Mahkemenin yukarıda açıklanan maddi ve hukuki esaslar doğrultusunda değerlendirme yaparak sonuca göre karar vermesi gerekirken yanılgılı değerlendirme ile yazılı şekilde hüküm kurması usul ve yasaya aykırı olup bozma nedenidir.
O hâlde, davalı Kurum vekilinin bu yönleri amaçlayan temyiz itirazları kabul edilmeli ve hüküm bozulmalıdır.
SONUÇ: Temyiz edilen hükmün yukarıda açıklanan nedenlerle BOZULMASINA, Üye H.. Ö..’in muhalefetine karşı; Başkan S.. C.., Üyeler F.. A.., Ç.. Ş.. ve T.. A..’ın oylarıyla ve oyçokluğuyla 01.07.2014 gününde karar verildi.

KARŞI OY

Davadaki uyuşmazlık, 1479 sayılı Kanun kapsamında yaşlılık aylığı almakta olan hekimin, aile hekimi olarak görev yapması nedeniyle yaşlılık aylığının 5335 sayılı Kanuna göre kesilip kesilemeyeceği hususundadır.
Daire çoğunluğu, Kurumca kesilen yaşlılık aylığının yerinde olduğu görüşündedir. Bu görüşe aşağıdaki nedenlerde katılmamaktayım.
Ülkemizde işsizlik oranlarını yüksek olması, devletin yeni istihdam alanları oluşturması amacına yönelik olarak bazı yasal düzenlemeler yapılmıştır. 5335 sayılı Yasanın 30. maddesi bu amaca yönelik bir yasal düzenlemedir.
5335 sayılı Kanunun 30/1 fıkrasında, herhangi bir sosyal güvenlik kurumundan emeklilik veya yaşlılık aylığı alanlar, genel bütçeye dahil dairelerin, katma bütçeli idarelerin, döner sermayelerin, kefalet sandıklarının, sosyal güvenlik kurumlarının ve bütçeden yardım alan kuruluşların kadrolarına açıktan atanamazlar denilerek emekli olanların yeniden çalışmaları kısıtlanmıştır. Ancak ülkemizdeki hekim açığı ve ihtiyacı nedeniyle yasa, 30.1.2010 tarihinde Resmi Gazetede yayımlanan 5947 sayılı Yasa ile değiştirilmiş ve emekli olanlar Sağlık Bakanlığı tabip ve uzman tabip kadrolarına açıktan atanabilir hale gelmiştir.

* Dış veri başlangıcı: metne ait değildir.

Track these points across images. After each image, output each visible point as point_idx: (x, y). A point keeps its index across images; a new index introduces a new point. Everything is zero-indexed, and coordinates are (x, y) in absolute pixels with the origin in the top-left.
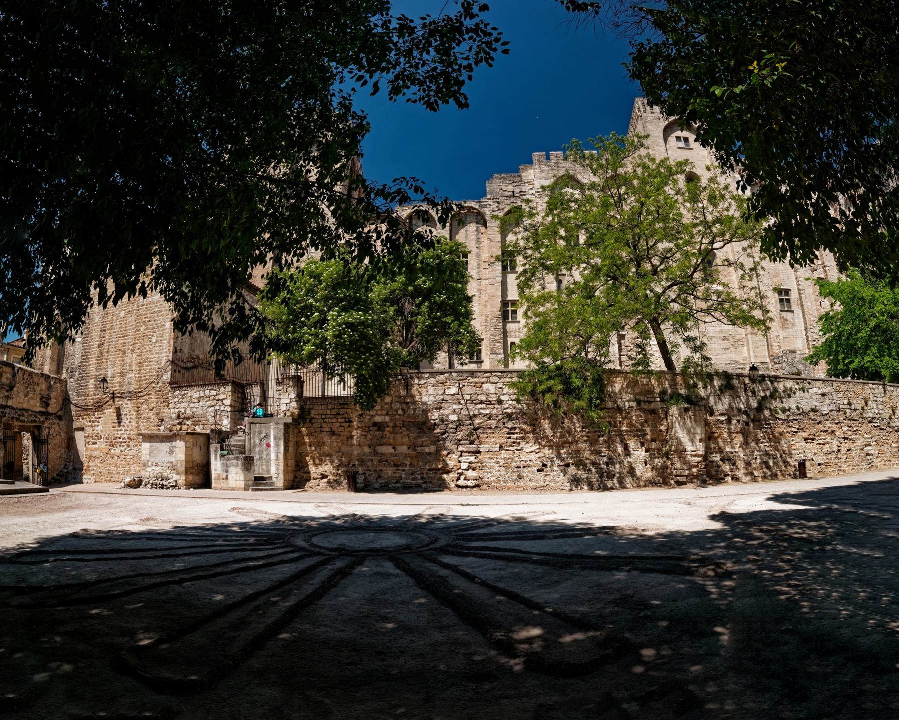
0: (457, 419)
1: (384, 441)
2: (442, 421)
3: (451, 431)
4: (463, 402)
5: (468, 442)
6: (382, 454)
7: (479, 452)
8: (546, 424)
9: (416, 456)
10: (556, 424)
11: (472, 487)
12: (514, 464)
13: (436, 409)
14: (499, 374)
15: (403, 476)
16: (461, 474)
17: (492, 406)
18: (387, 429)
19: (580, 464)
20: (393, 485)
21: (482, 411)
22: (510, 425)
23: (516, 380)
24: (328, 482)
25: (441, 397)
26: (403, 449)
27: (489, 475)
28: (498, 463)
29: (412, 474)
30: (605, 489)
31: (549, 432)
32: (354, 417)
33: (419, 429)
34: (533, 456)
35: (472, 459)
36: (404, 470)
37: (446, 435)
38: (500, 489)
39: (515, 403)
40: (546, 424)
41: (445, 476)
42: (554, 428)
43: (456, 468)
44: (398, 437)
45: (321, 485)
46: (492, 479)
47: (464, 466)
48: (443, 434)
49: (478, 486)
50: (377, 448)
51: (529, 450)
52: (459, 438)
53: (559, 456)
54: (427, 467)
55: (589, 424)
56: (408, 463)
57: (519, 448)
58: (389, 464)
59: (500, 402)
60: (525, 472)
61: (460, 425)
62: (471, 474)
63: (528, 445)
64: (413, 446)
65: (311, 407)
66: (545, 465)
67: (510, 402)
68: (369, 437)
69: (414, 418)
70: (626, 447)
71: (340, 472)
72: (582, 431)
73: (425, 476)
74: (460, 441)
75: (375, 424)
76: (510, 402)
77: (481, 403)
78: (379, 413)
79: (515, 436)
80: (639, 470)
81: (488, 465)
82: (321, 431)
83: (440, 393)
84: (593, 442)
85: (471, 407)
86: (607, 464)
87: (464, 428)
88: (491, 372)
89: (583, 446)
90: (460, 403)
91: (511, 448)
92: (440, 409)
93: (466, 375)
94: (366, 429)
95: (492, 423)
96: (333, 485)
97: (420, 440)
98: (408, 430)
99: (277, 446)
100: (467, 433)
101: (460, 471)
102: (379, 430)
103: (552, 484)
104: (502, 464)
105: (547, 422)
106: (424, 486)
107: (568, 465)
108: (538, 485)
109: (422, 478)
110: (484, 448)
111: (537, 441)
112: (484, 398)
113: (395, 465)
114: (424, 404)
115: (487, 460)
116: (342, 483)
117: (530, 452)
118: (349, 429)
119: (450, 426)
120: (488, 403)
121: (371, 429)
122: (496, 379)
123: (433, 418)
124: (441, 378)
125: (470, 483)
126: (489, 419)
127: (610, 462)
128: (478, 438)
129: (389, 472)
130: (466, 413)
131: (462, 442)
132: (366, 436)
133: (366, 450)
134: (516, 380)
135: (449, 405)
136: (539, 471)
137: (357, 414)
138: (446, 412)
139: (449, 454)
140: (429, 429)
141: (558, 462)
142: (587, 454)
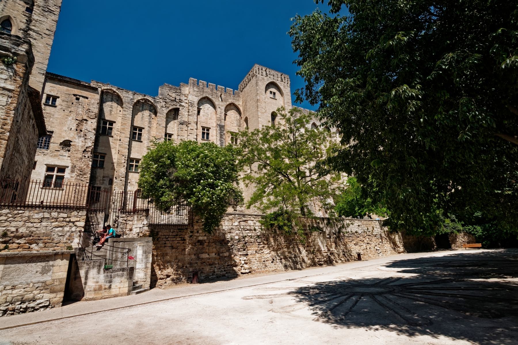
0: (238, 238)
1: (204, 250)
2: (232, 239)
3: (236, 244)
4: (240, 229)
5: (243, 250)
6: (202, 259)
7: (247, 255)
8: (272, 240)
9: (220, 259)
10: (275, 240)
11: (247, 273)
12: (263, 260)
13: (229, 233)
14: (254, 216)
15: (216, 270)
16: (242, 267)
17: (252, 232)
18: (205, 244)
19: (285, 258)
20: (212, 276)
21: (248, 234)
22: (259, 241)
23: (260, 219)
24: (173, 280)
25: (231, 227)
26: (213, 255)
27: (254, 266)
28: (256, 259)
29: (219, 269)
30: (296, 269)
31: (273, 244)
32: (187, 237)
33: (221, 243)
34: (269, 256)
35: (245, 258)
36: (215, 267)
37: (233, 246)
38: (260, 272)
39: (260, 230)
40: (272, 240)
41: (234, 268)
42: (275, 242)
43: (239, 264)
44: (211, 248)
45: (168, 282)
46: (256, 268)
47: (243, 262)
48: (232, 246)
49: (250, 272)
50: (200, 255)
51: (266, 253)
52: (239, 248)
53: (278, 256)
54: (227, 264)
55: (287, 239)
56: (217, 263)
57: (262, 252)
58: (207, 265)
59: (255, 230)
60: (267, 263)
61: (239, 241)
62: (245, 266)
63: (266, 250)
64: (218, 253)
65: (159, 230)
66: (273, 260)
67: (259, 230)
68: (195, 249)
69: (219, 238)
70: (299, 250)
71: (179, 272)
72: (284, 243)
73: (226, 269)
74: (239, 249)
75: (199, 241)
76: (259, 230)
77: (248, 230)
78: (201, 235)
79: (261, 246)
80: (306, 259)
81: (253, 261)
82: (165, 246)
83: (231, 225)
84: (288, 248)
85: (244, 232)
86: (295, 258)
87: (241, 242)
88: (251, 215)
89: (286, 250)
90: (239, 230)
91: (259, 252)
92: (230, 233)
93: (241, 216)
94: (194, 244)
95: (252, 240)
96: (176, 281)
97: (222, 250)
98: (215, 244)
99: (147, 258)
100: (242, 245)
101: (241, 265)
102: (201, 245)
103: (278, 268)
104: (258, 260)
105: (272, 239)
106: (226, 275)
107: (281, 259)
108: (273, 269)
109: (225, 270)
110: (249, 252)
111: (269, 247)
112: (248, 228)
113: (210, 265)
114: (223, 230)
115: (251, 258)
116: (182, 279)
117: (267, 254)
118: (184, 245)
119: (235, 242)
120: (250, 230)
121: (196, 244)
122: (252, 219)
123: (228, 237)
124: (231, 217)
125: (247, 271)
126: (251, 238)
127: (295, 257)
128: (247, 247)
129: (207, 269)
130: (242, 235)
131: (240, 250)
132: (193, 248)
133: (193, 257)
134: (260, 219)
135: (234, 231)
136: (272, 262)
137: (188, 235)
138: (233, 235)
139: (234, 256)
140: (225, 243)
141: (278, 258)
142: (287, 254)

5335 sayılı Yasanın 30/2. fıkrasında ise, yaşlılık aylığı alanların, genel bütçeye dahil daireler, katma bütçeli idareler, döner sermayeler, fonlar, belediyeler, il özel idareleri, belediyeler ve il özel idareleri tarafından kurulan birlik ve işletmeler, sosyal güvenlik kurumları, bütçeden yardım alan kuruluşlar ile özel kanunla kurulmuş diğer kamu kurum, kurul, üst kurul ve kuruluşları, kamu iktisadi teşebbüsleri ve bunların bağlı ortaklıkları ile müessese ve işletmelerinde ve sermayesinin %50’sinden fazlası kamuya ait olan diğer ortaklıklarda herhangi bir kadro, pozisyon veya görevde çalıştırılmaları halinde aylıklarının kesileceği düzenlenmiştir.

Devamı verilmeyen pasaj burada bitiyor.